(The Center Square) – Wisconsin’s largest business group says Gov. Tony Evers’ planned PFAS chemical lawsuit is nothing more than a political stunt.
Wisconsin Manufacturers & Commerce said the governor is way off base in announcing he will sue to punish companies for years of what he called PFAS pollution.
“They want to sue businesses for the past use of compounds for which no standards have been set under either state or federal law,” WMC’s Kurt Bauer said.
PFAS chemicals, or forever chemicals as they are also known, are in everything from Teflon, to waxes and paints, to food packaging materials. PFAS chemicals are also used in firefighting foam. That is where they are most common, and where Gov. Evers has focused his pursuit.
Bauer said the governor is trying to make a political point, while ignoring the reality of how businesses have been trying to work with environmentalists across Wisconsin.
“The business community has worked cooperatively with policymakers and regulators to address concerns stemming from the use and testing of firefighting foam containing PFAS chemicals.” Bauer added. “[This] action doesn’t recognize the sincere attempts by businesses to collaborate with governmental entities on the complexity of PFAS-related issues.”

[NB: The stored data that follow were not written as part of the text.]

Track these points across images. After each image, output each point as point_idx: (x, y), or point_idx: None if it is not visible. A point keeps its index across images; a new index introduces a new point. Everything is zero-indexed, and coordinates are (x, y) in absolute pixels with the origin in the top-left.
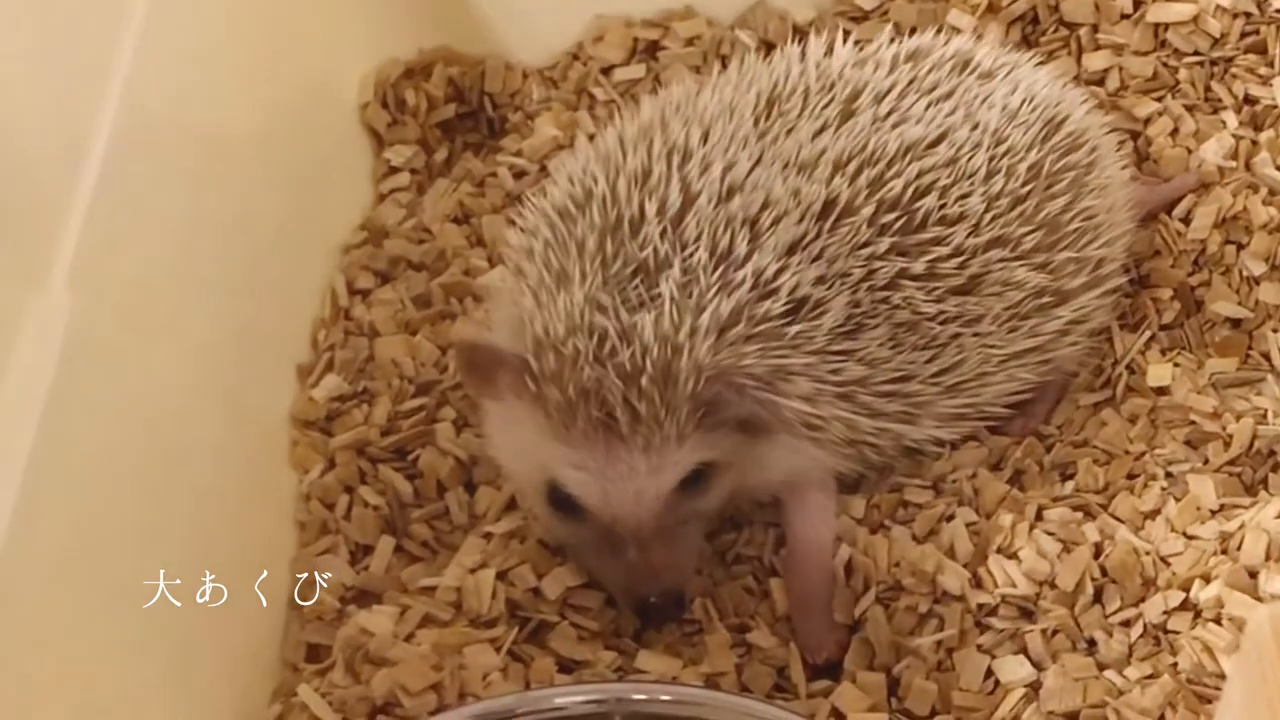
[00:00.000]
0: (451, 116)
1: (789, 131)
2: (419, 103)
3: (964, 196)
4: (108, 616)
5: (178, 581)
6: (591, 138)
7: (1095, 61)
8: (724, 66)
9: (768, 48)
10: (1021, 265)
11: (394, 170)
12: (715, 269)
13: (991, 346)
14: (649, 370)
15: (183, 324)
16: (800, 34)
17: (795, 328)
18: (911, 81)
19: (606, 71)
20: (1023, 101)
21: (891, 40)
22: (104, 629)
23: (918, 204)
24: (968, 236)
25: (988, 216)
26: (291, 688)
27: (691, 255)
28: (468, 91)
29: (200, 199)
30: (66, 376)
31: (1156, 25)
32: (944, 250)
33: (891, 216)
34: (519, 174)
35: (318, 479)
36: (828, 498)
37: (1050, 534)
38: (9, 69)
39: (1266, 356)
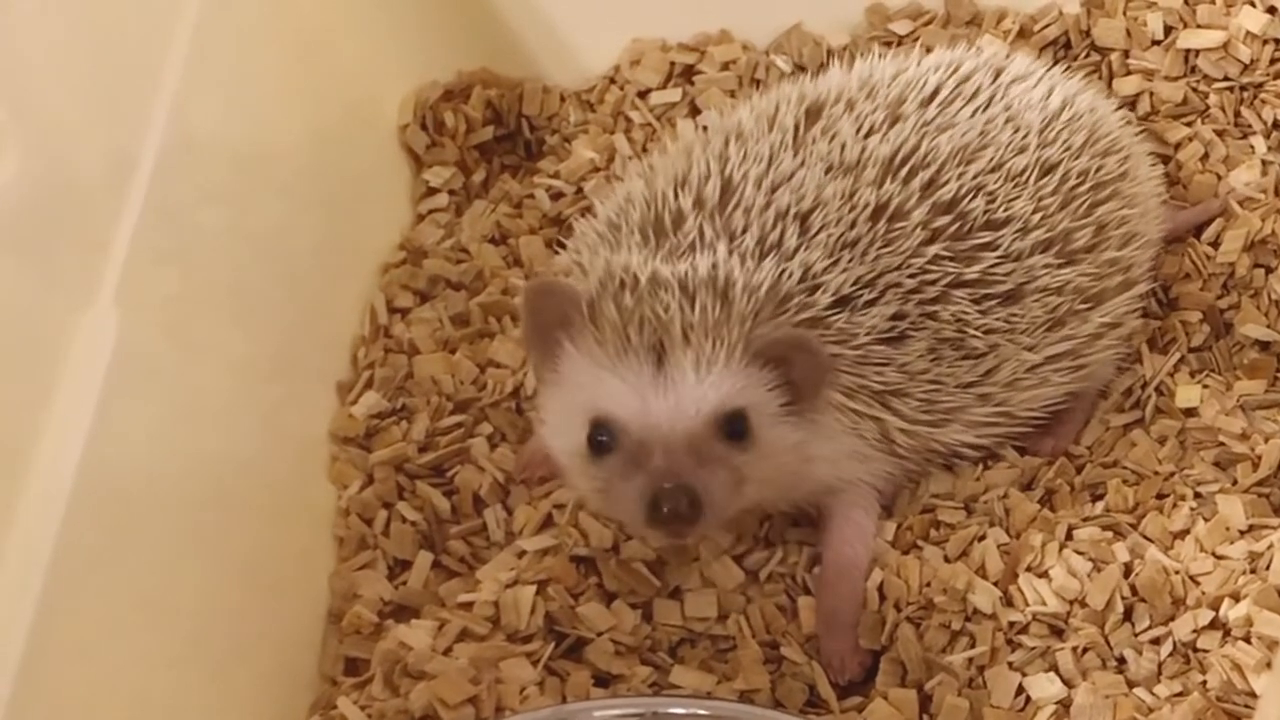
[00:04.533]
0: (489, 138)
1: (832, 136)
2: (458, 125)
3: (1011, 200)
4: (148, 628)
5: (218, 594)
6: (630, 158)
7: (1126, 86)
8: (759, 90)
9: (802, 72)
10: (1066, 268)
11: (433, 191)
12: (764, 257)
13: (1028, 352)
14: (706, 286)
15: (225, 340)
16: (835, 58)
17: (841, 319)
18: (953, 88)
19: (643, 95)
20: (1061, 105)
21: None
22: (144, 640)
23: (969, 207)
24: (1015, 240)
25: (1036, 218)
26: (331, 700)
27: (740, 243)
28: (506, 114)
29: (243, 218)
30: (113, 391)
31: (1187, 51)
32: (993, 255)
33: (945, 220)
34: (556, 195)
35: (356, 494)
36: (868, 518)
37: (1080, 553)
38: (60, 91)
39: None
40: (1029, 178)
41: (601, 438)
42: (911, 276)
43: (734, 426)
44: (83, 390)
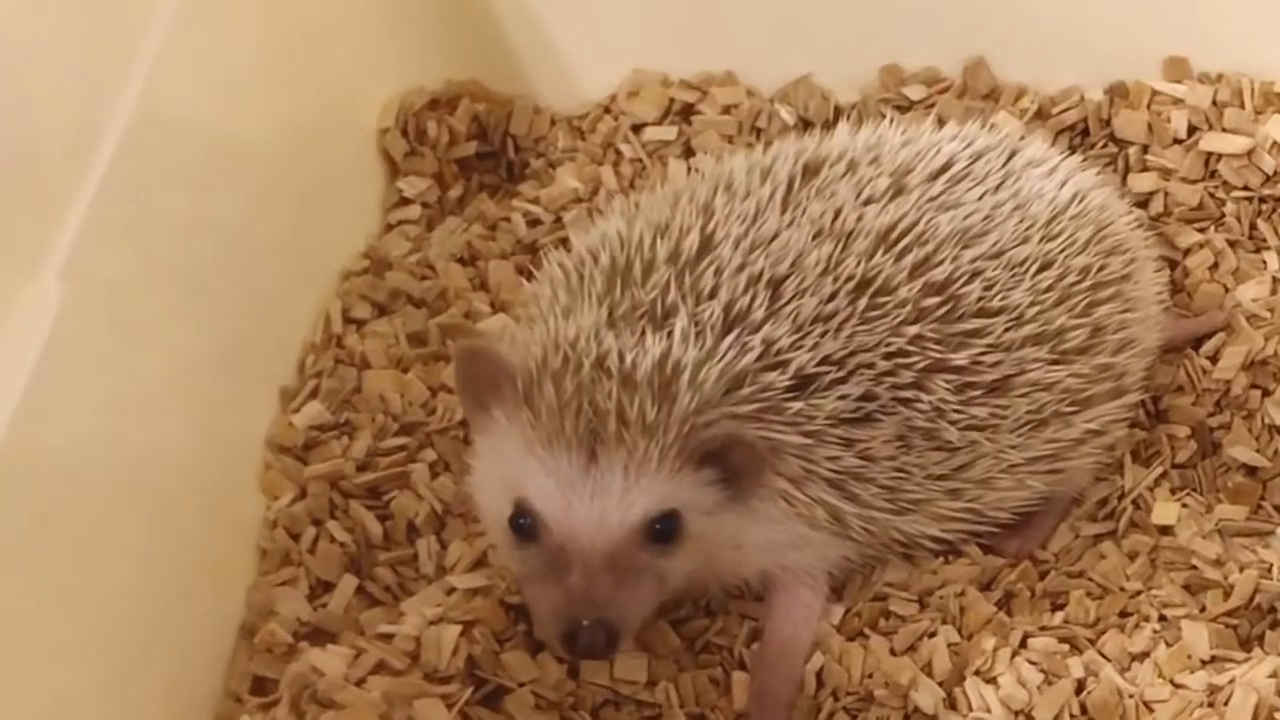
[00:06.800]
0: (471, 154)
1: (828, 198)
2: (440, 136)
3: (1009, 289)
4: (50, 618)
5: (129, 592)
6: (614, 193)
7: (1141, 183)
8: (758, 139)
9: (806, 126)
10: (1057, 366)
11: (405, 201)
12: (728, 330)
13: (1007, 451)
14: (649, 380)
15: (170, 329)
16: (842, 115)
17: (797, 405)
18: (964, 165)
19: (637, 129)
20: (1072, 198)
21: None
22: (43, 631)
23: (963, 291)
24: (1007, 330)
25: (1031, 310)
26: (233, 718)
27: (704, 310)
28: (492, 130)
29: (204, 206)
30: (47, 370)
31: (1209, 155)
32: (983, 343)
33: (934, 301)
34: (533, 222)
35: (286, 507)
36: (815, 599)
37: (1033, 663)
38: (29, 55)
39: (1279, 509)
40: (1029, 269)
41: (523, 521)
42: (886, 358)
43: (664, 528)
44: (15, 366)
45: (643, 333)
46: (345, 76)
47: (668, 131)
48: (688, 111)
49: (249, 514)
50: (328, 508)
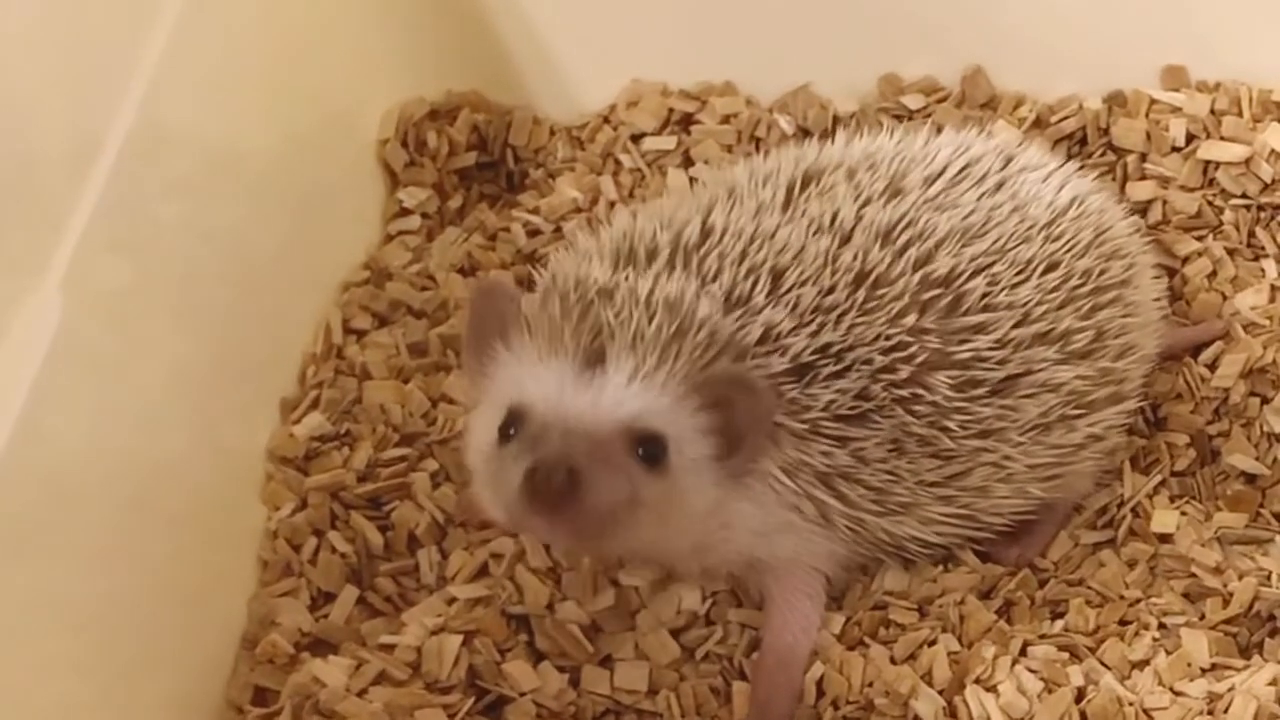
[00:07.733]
0: (471, 164)
1: (826, 200)
2: (440, 146)
3: (1014, 286)
4: (49, 628)
5: (129, 602)
6: (613, 204)
7: (1139, 191)
8: (757, 149)
9: (805, 135)
10: (1064, 366)
11: (405, 212)
12: (730, 312)
13: (1011, 457)
14: (667, 307)
15: (171, 340)
16: (840, 125)
17: (795, 390)
18: (960, 169)
19: (636, 139)
20: (1070, 201)
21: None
22: (43, 642)
23: (969, 286)
24: (1014, 327)
25: (1039, 310)
26: None
27: (708, 290)
28: (491, 141)
29: (204, 216)
30: (49, 379)
31: (1207, 163)
32: (988, 339)
33: (936, 293)
34: (533, 232)
35: (287, 518)
36: (813, 607)
37: (1033, 671)
38: (29, 66)
39: (1278, 517)
40: (1035, 269)
41: (511, 428)
42: (885, 352)
43: (649, 449)
44: (17, 375)
45: (654, 280)
46: (345, 87)
47: (667, 141)
48: (687, 121)
49: (250, 525)
50: (329, 518)
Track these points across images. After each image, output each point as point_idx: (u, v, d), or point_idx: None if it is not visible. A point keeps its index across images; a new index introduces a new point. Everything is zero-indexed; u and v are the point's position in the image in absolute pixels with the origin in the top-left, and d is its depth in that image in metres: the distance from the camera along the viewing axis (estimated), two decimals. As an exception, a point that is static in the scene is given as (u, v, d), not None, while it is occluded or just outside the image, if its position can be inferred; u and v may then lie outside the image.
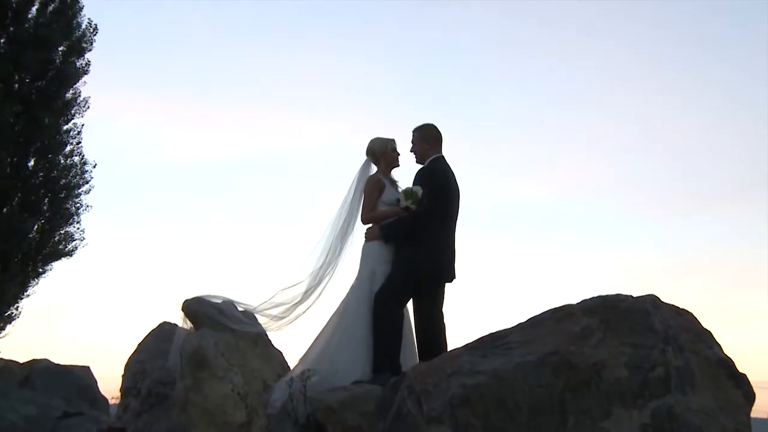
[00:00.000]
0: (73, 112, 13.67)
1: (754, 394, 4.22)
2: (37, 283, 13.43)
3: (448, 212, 5.32)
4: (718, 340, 4.38)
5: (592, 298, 4.51)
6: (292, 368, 5.54)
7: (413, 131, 5.53)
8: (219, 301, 5.74)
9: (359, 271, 5.40)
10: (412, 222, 5.17)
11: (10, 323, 13.34)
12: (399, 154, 5.62)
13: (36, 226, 13.08)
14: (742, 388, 4.21)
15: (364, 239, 5.46)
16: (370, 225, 5.45)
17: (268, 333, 5.88)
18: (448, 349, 4.99)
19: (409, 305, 5.38)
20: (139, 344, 7.07)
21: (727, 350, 4.32)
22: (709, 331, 4.40)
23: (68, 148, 13.60)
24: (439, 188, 5.22)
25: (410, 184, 5.28)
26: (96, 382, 9.41)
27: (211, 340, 5.55)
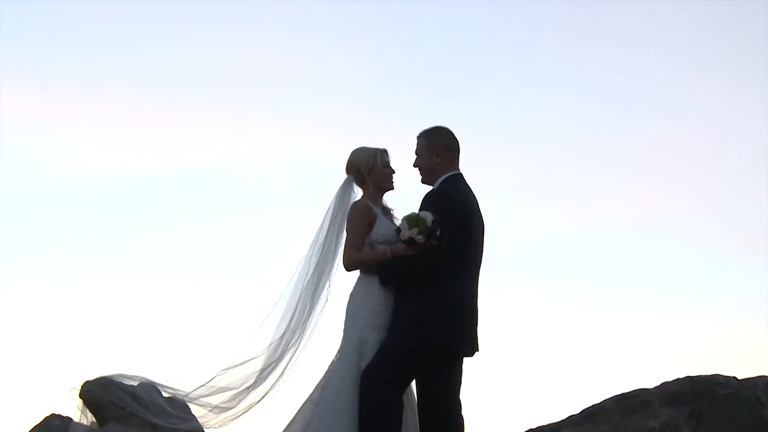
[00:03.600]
0: None
1: None
2: None
3: (471, 254, 5.31)
4: None
5: (677, 380, 4.58)
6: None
7: (418, 137, 5.54)
8: (134, 383, 5.69)
9: (342, 340, 5.37)
10: (420, 266, 5.14)
11: None
12: (394, 172, 5.63)
13: None
14: None
15: (349, 295, 5.42)
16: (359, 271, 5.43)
17: (206, 430, 5.80)
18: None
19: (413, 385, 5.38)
20: (15, 447, 6.98)
21: None
22: None
23: None
24: (459, 219, 5.20)
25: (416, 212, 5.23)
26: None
27: (123, 440, 5.48)
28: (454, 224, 5.16)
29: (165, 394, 5.72)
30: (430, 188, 5.44)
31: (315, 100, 14.19)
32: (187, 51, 14.24)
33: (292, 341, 5.55)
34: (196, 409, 5.68)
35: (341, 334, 5.39)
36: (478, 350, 5.37)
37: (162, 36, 14.29)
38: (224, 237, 13.76)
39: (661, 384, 4.56)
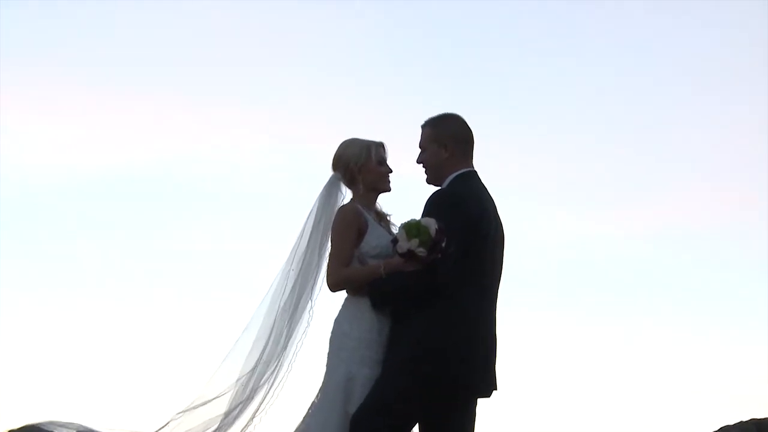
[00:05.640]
0: None
1: None
2: None
3: (486, 270, 5.29)
4: None
5: (740, 423, 4.55)
6: None
7: (423, 127, 5.55)
8: (72, 431, 5.65)
9: (325, 376, 5.37)
10: (422, 284, 5.11)
11: None
12: (391, 171, 5.65)
13: None
14: None
15: (335, 321, 5.42)
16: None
17: (158, 488, 5.80)
18: None
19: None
20: None
21: None
22: None
23: None
24: (471, 226, 5.18)
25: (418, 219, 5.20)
26: None
27: (56, 500, 5.46)
28: (465, 232, 5.13)
29: (109, 444, 5.70)
30: (436, 189, 5.43)
31: (299, 82, 14.12)
32: (146, 24, 14.16)
33: (265, 376, 5.54)
34: (147, 462, 5.68)
35: (324, 369, 5.39)
36: (496, 389, 5.35)
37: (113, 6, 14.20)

Environmental groups, on the other hand, are thrilled with the governor's decision.
The group Clean Wisconsin says Gov. Evers needs to sue, blaming state lawmakers for not going along with the governor’s earlier requests to implement new PFAS standards into state law.
“Against legislative inaction and limiting any PFAS protections at the behest of industry and PFAS-users, this action finally provides accountability and prioritizes public health,” Clean Wisconsin director of government relations Carly Michiels said. “Industry and heavy PFAS-users cannot continue to drive the narrative to protect their own pocketbooks, forgetting those most harmed by their actions.”
Gov. Evers’ office says the state is monitoring 50 sites for PFAS contamination or pollution across the state.
There is no federally mandated PFAS threshold, meaning there is no EPA required level for what constitutes pollution or contamination. The EPA does recommend that PFAS levels be under 70 ppt (parts per trillion) in water samples.
Gov. Evers is recommending 20 ppt, or almost four times lower than what the federal government recommends.
Bauer and the WMC said on Friday tht “the Evers Administration seems dead set on disparaging Wisconsin employers regardless of whether there is an actual health risk associated with certain PFAS compounds.”